The reality bird may have been the voice of my mother who never lost her ghetto sense of survival. Facing the gusty winds of Hollywood, she would bend but never break. She might spend sums of money on clothes and houses, American antiques, private schools, travel, and favorite forward-looking charities but she spent wisely, with care and taste, keeping a ledger of investments, determined never to return to the poverty of an impractical father and a trapped mother. While Father didn’t spend money so much as he flung it away by the fistful.

I went up to do the math homework I loathed, leaving Father at the card table with Zeppo Marx.
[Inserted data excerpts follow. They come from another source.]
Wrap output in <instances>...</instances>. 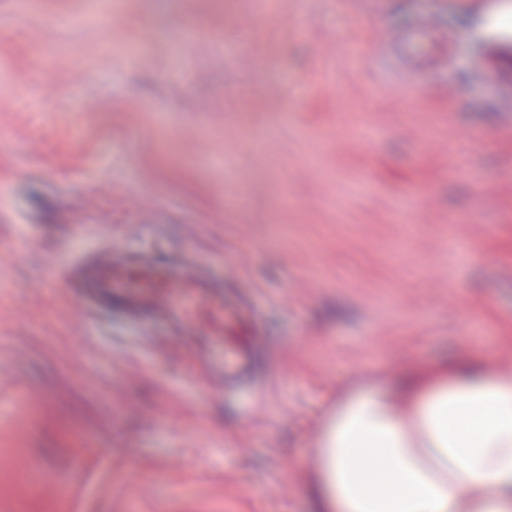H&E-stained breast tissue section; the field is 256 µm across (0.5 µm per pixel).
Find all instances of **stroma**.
<instances>
[{"label":"stroma","mask_w":512,"mask_h":512,"mask_svg":"<svg viewBox=\"0 0 512 512\" xmlns=\"http://www.w3.org/2000/svg\"><path fill=\"white\" fill-rule=\"evenodd\" d=\"M512 0H0V512H311L338 389L477 352L512 369ZM431 19L436 69L384 48ZM249 289L228 391L180 329L59 281L100 249ZM208 353L199 362V350ZM486 62L491 77L512 93V41L495 40L488 43ZM225 320L233 321L240 326L244 339L233 351L232 364H224V385L239 382L252 375L256 360L266 342L261 316L258 309L244 301L226 297L224 308L213 315L214 336L224 334Z\"/></svg>","instance_id":"1"}]
</instances>
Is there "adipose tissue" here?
Segmentation results:
<instances>
[{
  "label": "adipose tissue",
  "instance_id": "adipose-tissue-1",
  "mask_svg": "<svg viewBox=\"0 0 512 512\" xmlns=\"http://www.w3.org/2000/svg\"><path fill=\"white\" fill-rule=\"evenodd\" d=\"M311 453L316 512H512V370L480 353L340 390Z\"/></svg>",
  "mask_w": 512,
  "mask_h": 512
}]
</instances>
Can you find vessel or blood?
<instances>
[{"instance_id":"vessel-or-blood-1","label":"vessel or blood","mask_w":512,"mask_h":512,"mask_svg":"<svg viewBox=\"0 0 512 512\" xmlns=\"http://www.w3.org/2000/svg\"><path fill=\"white\" fill-rule=\"evenodd\" d=\"M388 40L399 49L419 40H431L438 47L433 62L440 63L447 58L446 36L427 21L411 33L389 34ZM486 62L491 77L511 94L512 41L489 42ZM72 283L78 288H94L111 295L113 303L131 312L164 316L177 324L182 323L189 312L172 304L171 289L192 288L204 294L209 288L205 271L196 262L184 261L177 265L169 259L119 253L108 248L79 269ZM228 321L238 324L244 333L243 341L234 351L233 363L224 367L225 383L233 384L252 375L266 338L258 309L247 302L225 298L223 308L213 316L216 335H223L224 324Z\"/></svg>"}]
</instances>
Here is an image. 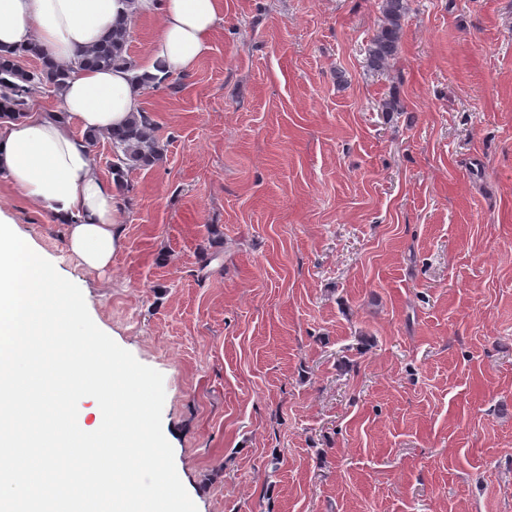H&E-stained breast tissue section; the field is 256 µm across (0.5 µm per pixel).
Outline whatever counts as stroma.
I'll return each mask as SVG.
<instances>
[{
    "mask_svg": "<svg viewBox=\"0 0 512 512\" xmlns=\"http://www.w3.org/2000/svg\"><path fill=\"white\" fill-rule=\"evenodd\" d=\"M224 0L145 90L166 145L91 271L0 218L164 376L198 512H512V0ZM386 24L370 42L368 60L374 68H383L396 56L401 38V21L408 10V0H382Z\"/></svg>",
    "mask_w": 512,
    "mask_h": 512,
    "instance_id": "35a3bbf8",
    "label": "stroma"
}]
</instances>
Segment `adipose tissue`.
<instances>
[{
  "mask_svg": "<svg viewBox=\"0 0 512 512\" xmlns=\"http://www.w3.org/2000/svg\"><path fill=\"white\" fill-rule=\"evenodd\" d=\"M154 8L161 25L146 74L191 69L209 48L224 0H0V50L35 42L47 62L71 67L60 111L0 127V175L63 224L69 251L92 270L110 266L120 248L122 198L116 182L100 175L81 134L124 126L141 109L142 91L126 70L79 67L75 60L117 20Z\"/></svg>",
  "mask_w": 512,
  "mask_h": 512,
  "instance_id": "ef3b65f1",
  "label": "adipose tissue"
}]
</instances>
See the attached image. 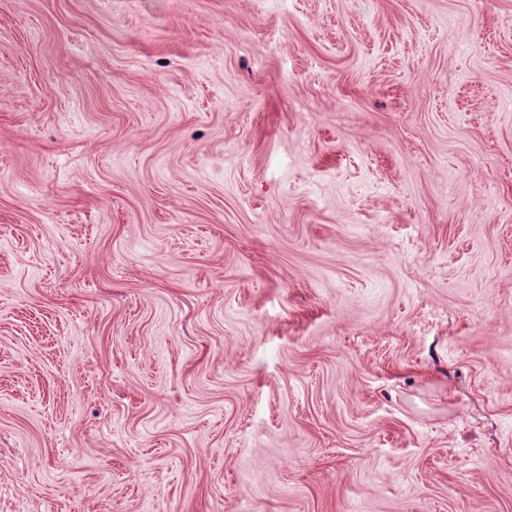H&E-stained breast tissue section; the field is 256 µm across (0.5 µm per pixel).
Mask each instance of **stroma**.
Instances as JSON below:
<instances>
[{"label":"stroma","instance_id":"1","mask_svg":"<svg viewBox=\"0 0 512 512\" xmlns=\"http://www.w3.org/2000/svg\"><path fill=\"white\" fill-rule=\"evenodd\" d=\"M0 512H512V0H0Z\"/></svg>","mask_w":512,"mask_h":512}]
</instances>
Zeppo was the rather good-looking one who played the inane romantic leads in the Marx Brothers comedies: the only Marx brother who wasn’t funny. Whatever frustrations Zeppo may have suffered in front of the cameras, eclipsed as he was by Groucho, Harpo, and Chico, he more than compensated for them with an aggressive card sense that made him the terror of the moguls. He could destroy the smartest of them, with a deck of cards in lieu of a pistol.

When I came down for breakfast next morning at seven o’clock, Father and Zeppo were just winding up the game and settling accounts. I watched as Father wrote out a check for $22,000. He was potted from all-night drinking (while cool-head Zep kept mental record of every card discarded), and I remember his hearty laugh.